Sales tax for parks, soil and water to be on August 8 ballot

Friday, July 14, 2006

By Lynn A. Wade

Nevada Daily Mail

In August, voters will have the opportunity to say yes or no to an extension of the state's parks and soil conservation tax, a 1/10th-cent sales tax that funds state parks and specific soil and water conservation activities.

Ron Coleman of the Missouri Parks Association said the money's "for parks, soil and clean water." The tax was first enacted in 1984 by initiative petition, and has been overwhelmingly renewed by voters twice since then.

Coleman said the tax is vital to maintaining two of Missouri's largest industries -- tourism and agribusiness.

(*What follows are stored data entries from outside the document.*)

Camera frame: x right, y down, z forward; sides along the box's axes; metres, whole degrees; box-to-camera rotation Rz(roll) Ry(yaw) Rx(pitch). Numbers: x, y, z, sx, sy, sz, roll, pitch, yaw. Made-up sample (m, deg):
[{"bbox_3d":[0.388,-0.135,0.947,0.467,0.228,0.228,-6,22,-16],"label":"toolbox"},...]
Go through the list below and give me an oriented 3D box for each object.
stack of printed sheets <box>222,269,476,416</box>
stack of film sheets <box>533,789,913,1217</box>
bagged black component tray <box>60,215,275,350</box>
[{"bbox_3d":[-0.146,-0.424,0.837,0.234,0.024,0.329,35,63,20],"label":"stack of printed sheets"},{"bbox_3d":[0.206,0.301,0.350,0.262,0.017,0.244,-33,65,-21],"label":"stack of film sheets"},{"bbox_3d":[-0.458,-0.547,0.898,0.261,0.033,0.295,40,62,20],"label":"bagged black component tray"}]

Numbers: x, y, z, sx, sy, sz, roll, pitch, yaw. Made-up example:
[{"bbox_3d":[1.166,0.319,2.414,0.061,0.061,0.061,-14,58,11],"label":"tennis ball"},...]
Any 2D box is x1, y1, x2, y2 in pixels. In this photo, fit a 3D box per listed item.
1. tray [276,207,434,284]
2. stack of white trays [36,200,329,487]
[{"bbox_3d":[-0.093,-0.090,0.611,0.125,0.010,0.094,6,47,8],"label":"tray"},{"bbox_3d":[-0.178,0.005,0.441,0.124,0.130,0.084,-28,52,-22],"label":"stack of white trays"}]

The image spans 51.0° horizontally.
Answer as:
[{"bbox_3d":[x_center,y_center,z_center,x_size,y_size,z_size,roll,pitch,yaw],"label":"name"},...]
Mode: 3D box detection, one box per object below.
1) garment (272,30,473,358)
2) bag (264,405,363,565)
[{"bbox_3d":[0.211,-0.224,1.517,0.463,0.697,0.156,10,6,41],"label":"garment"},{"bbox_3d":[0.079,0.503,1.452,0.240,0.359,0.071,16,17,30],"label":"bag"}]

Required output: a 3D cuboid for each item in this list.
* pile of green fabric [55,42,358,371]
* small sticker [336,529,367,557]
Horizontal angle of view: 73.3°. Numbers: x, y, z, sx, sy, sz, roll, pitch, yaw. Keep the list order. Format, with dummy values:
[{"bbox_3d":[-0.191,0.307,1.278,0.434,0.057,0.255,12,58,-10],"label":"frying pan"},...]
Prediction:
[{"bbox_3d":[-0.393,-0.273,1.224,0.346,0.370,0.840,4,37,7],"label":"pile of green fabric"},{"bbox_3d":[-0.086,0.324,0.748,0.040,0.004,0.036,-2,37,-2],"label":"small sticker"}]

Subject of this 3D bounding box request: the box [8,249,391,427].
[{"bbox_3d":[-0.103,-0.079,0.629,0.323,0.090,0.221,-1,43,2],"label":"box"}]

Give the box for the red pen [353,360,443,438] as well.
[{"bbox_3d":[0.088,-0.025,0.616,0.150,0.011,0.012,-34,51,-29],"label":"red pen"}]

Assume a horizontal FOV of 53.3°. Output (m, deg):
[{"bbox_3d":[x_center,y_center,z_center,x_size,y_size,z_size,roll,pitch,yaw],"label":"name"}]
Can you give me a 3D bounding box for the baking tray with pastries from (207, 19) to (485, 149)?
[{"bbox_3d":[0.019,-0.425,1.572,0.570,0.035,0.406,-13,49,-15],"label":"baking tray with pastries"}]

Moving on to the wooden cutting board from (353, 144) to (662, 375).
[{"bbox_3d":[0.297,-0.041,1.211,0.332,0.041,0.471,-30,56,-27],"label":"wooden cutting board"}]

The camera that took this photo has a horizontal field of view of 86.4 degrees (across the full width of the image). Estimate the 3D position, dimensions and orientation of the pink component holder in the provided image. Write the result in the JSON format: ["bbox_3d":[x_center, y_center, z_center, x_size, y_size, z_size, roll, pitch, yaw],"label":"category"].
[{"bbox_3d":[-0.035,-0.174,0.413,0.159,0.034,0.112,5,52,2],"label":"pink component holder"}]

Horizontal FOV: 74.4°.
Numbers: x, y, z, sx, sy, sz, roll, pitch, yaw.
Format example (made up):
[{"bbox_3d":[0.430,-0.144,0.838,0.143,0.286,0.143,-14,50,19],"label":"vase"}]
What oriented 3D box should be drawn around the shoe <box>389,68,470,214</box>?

Coleman said the tax, appearing in the form of Amendment I on the August ballot, is "absolutely" dedicated to the parks and soil and water conservation and can't be re-appropriated for anything else.

Half of the revenue from the tax funds state parks; the rest goes to individual counties for soil and water conservation.


Coleman and information provided by the citizen's Committee for Soil, Water and State Parks, noted that 75 percent of the funding for Missouri's state parks and related programs is from this sales tax. The rest, he said, comes from grants and user fees. The state currently provides no other funding for parks.

Coleman said he's not sure what would happen in the parks system if voters said no to the proposal, but said the change would be "traumatic" and that it would be a "serious situation" indeed for parks funding, reiterating the importance of parks and parks activities to Missouri Tourism.

Some nearby Missouri parks include Harry S. Truman State Historic Site in Lamar, Stockton State Park, Nathan Boone Homestead State His-toric Site and Prairie State Park near Liberal.

According to the Mis-souri Parks Association, Missouri's parks lacked funding even for basic maintenance prior to the tax, but by 1996 -- with funding in place for 12 years--Missouri's state parks had become among the state's most popular tourist attractions

Soil and water conservation

The other half of the 1/10 of one cent sales tax goes to combat the "serious problem of soil erosion" and to promote water quality in Missouri, Coleman said.

Each county in Missouri has a soil and water conservation district. The Vernon County Soil and Water Conservation District is headquartered in Nevada.

Local officials in each district determine the budget and the funding needs to help sustain needs in the area and to assist farmers in protecting streams from run-off, according to Coleman.

"The citizens decide in each county to determine how the funds will be distributed and used," he said.

In Vernon County, many services have been provided to farmers and other residents, through the Vernon County Soil and Water Conservation District.

"You don't have to be a farmer. We'll work with anyone who has an erosion problem," said Anthony Wolf of the VCSWCD.

Wolf said the district works to help educate local residents and to coordinate soil conservation practices and deal with run-off issues.

The district helps formulate grazing systems; andm to address soil erosion, the district assists with putting in waterways and terraces.

"We do a few ponds to help prevent gulleys," Wolf said, and have put quite a lot of effort into sowing grass into crop land. "That's one of our biggest soil-savers."

Efforts assisted by the VCSWCD also include pasture enhancement, rotational grazing, putting fertilizer and clover into pasture so that grass root systems thrive and help retain the soil.

Wolf said the district also offers a variety of community education classes, such as a grazing school, informational meetings that keep local producers up-to-date on soil and water conservation practices and more.

Proponents of the tax say that on the state level, the soil erosion rate has been cut in half since the tax was first enacted in 1984.

At that time, Missouri's erosion rate was the second highest in the nation, but as of this year, erosion control efforts have saved more than 148 million tons of soil.

Proponents of the tax say that everyone benefits from soil and water conservation, and that doing so is necessary for in order to have productive agricultural lands in the future.

"A decrease in soil productivity could negatively impact the Missouri economy, which heavily depends on agriculture. In fact, agriculture is a $4.97 billion industry for the state," said a press release.

The parks and soil and water conservation tax would expire in 2016, when it could again be renewed by voters.

This tax does not fund the Missouri Department of Conservation, which has its own 1/8-cent sales tax.